Her brother Mitch's dorm room was raided on May 14, 1970 after a five-month investigation by New Jersey State Police and local police determined that Mitch and his two roommates had been dealing pot, LSD and prescription drugs. The Daily Princetonian reported at the time that police seized during their raid of their dorm room "enough marijuana to fill two size 12 shoe boxes and quantities of prescription drugs." An undercover police officer involved in the sting visited Daniels' room "eight or nine times" and "observed narcotics paraphernalia, saw marijuana and hashish being used, and purchased marijuana, prescription drugs and LSD." At the time of his arrest, Daniels told the Daily Princetonian that "any goal I might have had for competing for public office were shot."

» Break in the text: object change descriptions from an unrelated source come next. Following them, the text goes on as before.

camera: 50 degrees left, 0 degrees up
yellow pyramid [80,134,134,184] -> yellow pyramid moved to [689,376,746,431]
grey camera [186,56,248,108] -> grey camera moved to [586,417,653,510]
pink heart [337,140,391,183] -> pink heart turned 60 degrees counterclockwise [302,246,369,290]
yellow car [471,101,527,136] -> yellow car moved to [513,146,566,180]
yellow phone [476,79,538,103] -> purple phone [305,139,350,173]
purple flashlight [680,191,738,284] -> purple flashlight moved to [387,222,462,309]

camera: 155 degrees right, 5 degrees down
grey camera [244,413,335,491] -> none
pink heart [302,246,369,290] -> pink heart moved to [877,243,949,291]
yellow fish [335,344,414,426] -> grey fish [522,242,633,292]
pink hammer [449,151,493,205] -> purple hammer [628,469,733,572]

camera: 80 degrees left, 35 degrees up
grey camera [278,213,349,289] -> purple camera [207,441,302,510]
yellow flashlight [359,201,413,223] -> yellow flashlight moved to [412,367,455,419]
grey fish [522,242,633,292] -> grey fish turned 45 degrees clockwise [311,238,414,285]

As it turned out, Daniels was lucky enough to have a wealthy father who worked as an executive for a pharmaceutical company who could afford a high-priced lawyer and work out a plea agreement that allowed him to get off with a slap on the hand for a simple misdemeanor charge of disorderly conduct for using marijuana for which he paid a $350 fine and spent no more than a couple of nights in jail. When Daniels later ran for Indiana governor, he dismissed it as a minor youthful indiscretion, a characterization never challenged by a very forgiving media.

As a U.S. Attorney, his sister Deborah never afforded persons in the Southern District of Indiana the lenient treatment the New Jersey prosecutor afforded her brother back in 1970, and her views have apparently not changed over the years. Yet in spite of brother Mitch's pothead days at Princeton, he still managed to get a law degree, serve as a special counsel to one President, be appointed OMB Director by another President, become a high-ranking executive at Eli Lilly, get elected twice as Governor of Indiana and now become President of Purdue University.

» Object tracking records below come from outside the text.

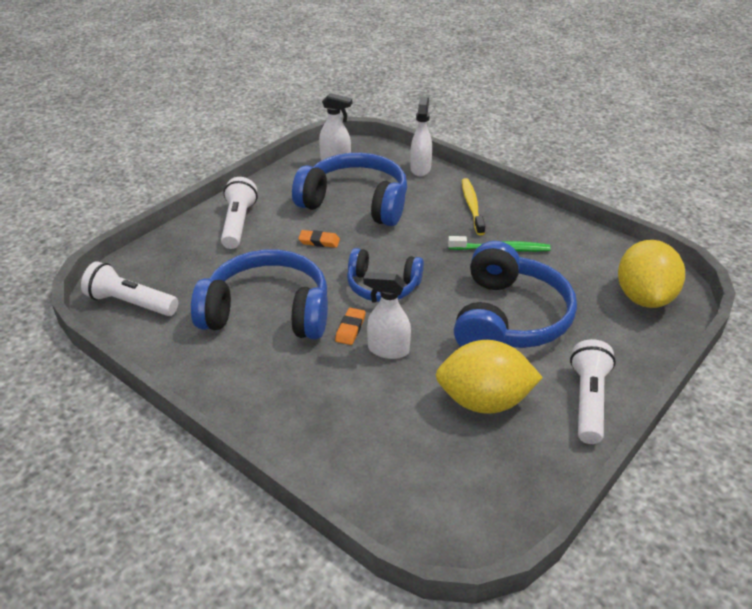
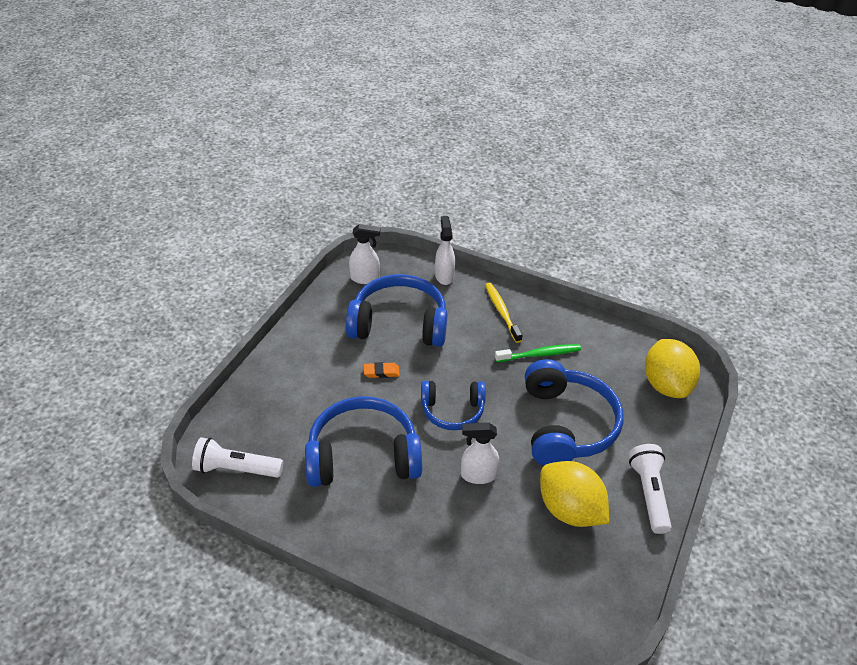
camera: 15 degrees left, 5 degrees up
white flashlight [221,177,258,249] -> none
orange eraser [335,308,365,345] -> none
yellow lemon [436,340,543,414] -> yellow lemon turned 60 degrees clockwise [540,461,609,527]

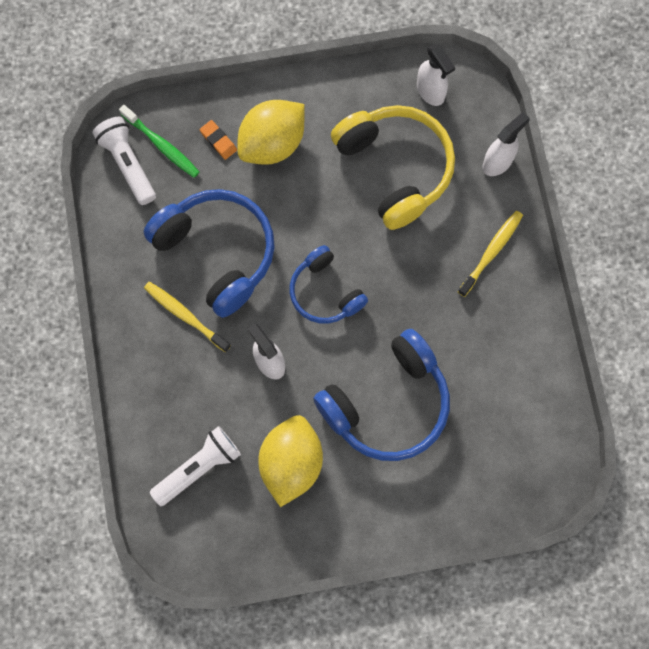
camera: 55 degrees right, 30 degrees up
blue headphones [346,274,447,347] -> yellow headphones [331,105,455,230]
orange eraser [364,362,400,378] -> orange eraser moved to [200,120,237,160]
green toothbrush [495,344,581,362] -> green toothbrush moved to [119,105,199,178]
white flashlight [629,444,671,534] -> white flashlight moved to [150,426,241,506]
yellow lemon [645,339,700,398] -> yellow lemon moved to [237,100,305,165]
none -> yellow toothbrush [144,282,231,352]

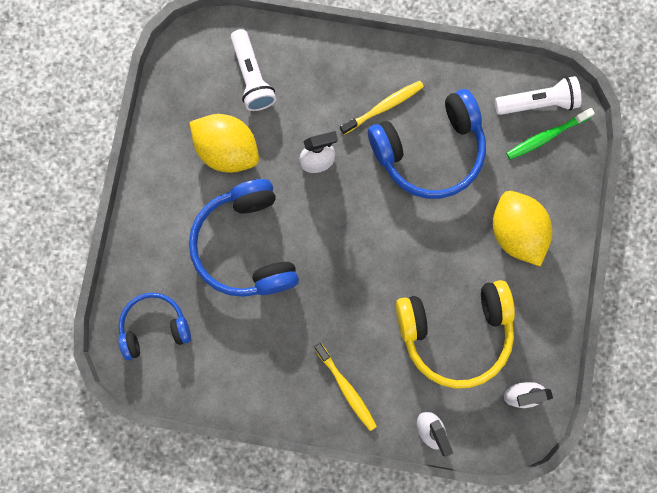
camera: 110 degrees right, 5 degrees up
orange eraser [200,120,237,160] -> none
blue headphones [289,245,368,324] -> blue headphones moved to [118,293,191,360]

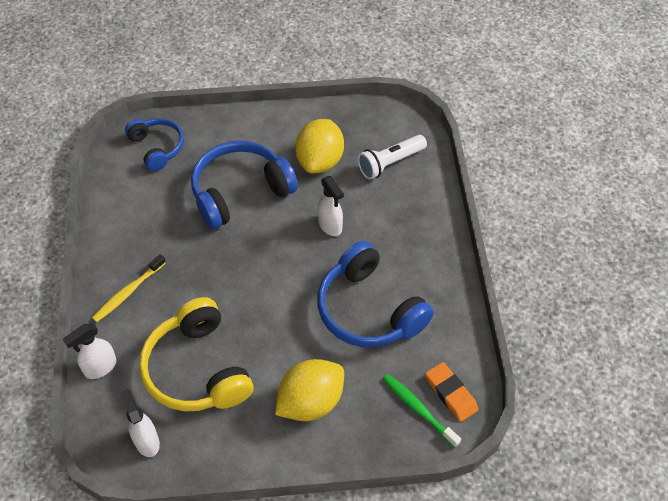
camera: 75 degrees right, 25 degrees down
yellow toothbrush [340,81,424,135] -> none
white flashlight [495,76,581,115] -> orange eraser [425,362,479,422]

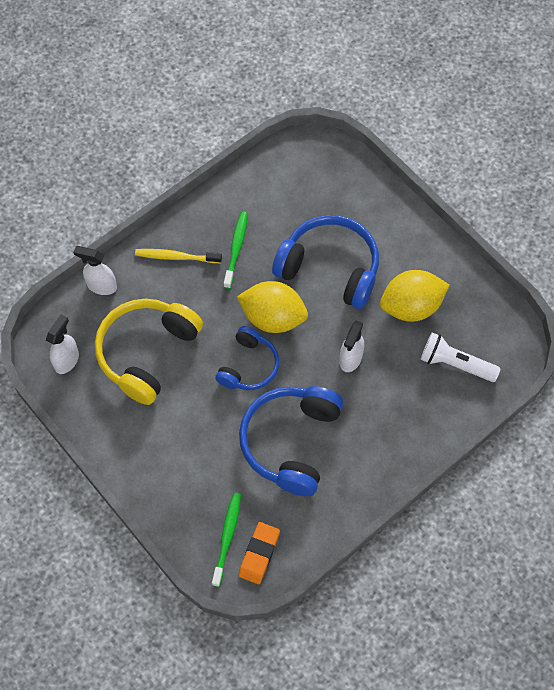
camera: 55 degrees right, 10 degrees up
blue headphones [125,118,184,171] -> blue headphones moved to [215,326,279,390]
yellow lemon [275,359,344,421] -> yellow lemon moved to [237,281,308,333]
none -> green toothbrush [224,212,248,289]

Don't get me wrong. I'm not advocating that anyone take up smoking pot. I don't believe its use serves any better or worse purpose than drinking alcohol or smoking cigarettes. I also don't believe anyone should abuse drugs of any form for recreational purposes or otherwise, including a lot of the even more harmful stuff legally peddled by major drug companies for alleged medicinal purposes. I just find a lot of hypocrisy on the part of the people who are always advocating the loudest and strongest for strong anti-drug laws. I'm willing to strike a bargain with them. When the CIA is forced to stop partnering with the drug cartels in the trafficking of illegal drugs to fund its black operations all over the world, then perhaps I'll consider going along with the government's war on drugs. Until that time, competition through legalization is the only way the people can take the profits out of government-sponsored drug cartels, much the same way ending prohibition successfully removed the profits from trafficking in banned alcoholic beverages by criminal syndicates sanctioned by elements within our government. License and tax them. Share the wealth.


Flogger said...

All can say is WOW. You hit the nail on the head and drove it into the board with one stroke.

Jon said...

The war on drugs is what 40+ years now? The only winners are the prosecutors and police forces who either seize everything or buy new toys from all that federal drug war money.

Cato said...

" At the time of his arrest, Daniels told the Daily Princetonian that "any goal I might have had for competing for public office were shot."

What kind of wired-in rich boy thinks he's got an inside track for public office while merely being 18-22 years old?

Is the political arena and the social outcomes of Americans this rigged and foreordained?

If every there was an argument for 100% inheritance tax and name-blind college admission, Daniels' quote proves it entirely.

Marycatherine Barton said...

A+ report, Thanks, Gary. When will the voters ever learn!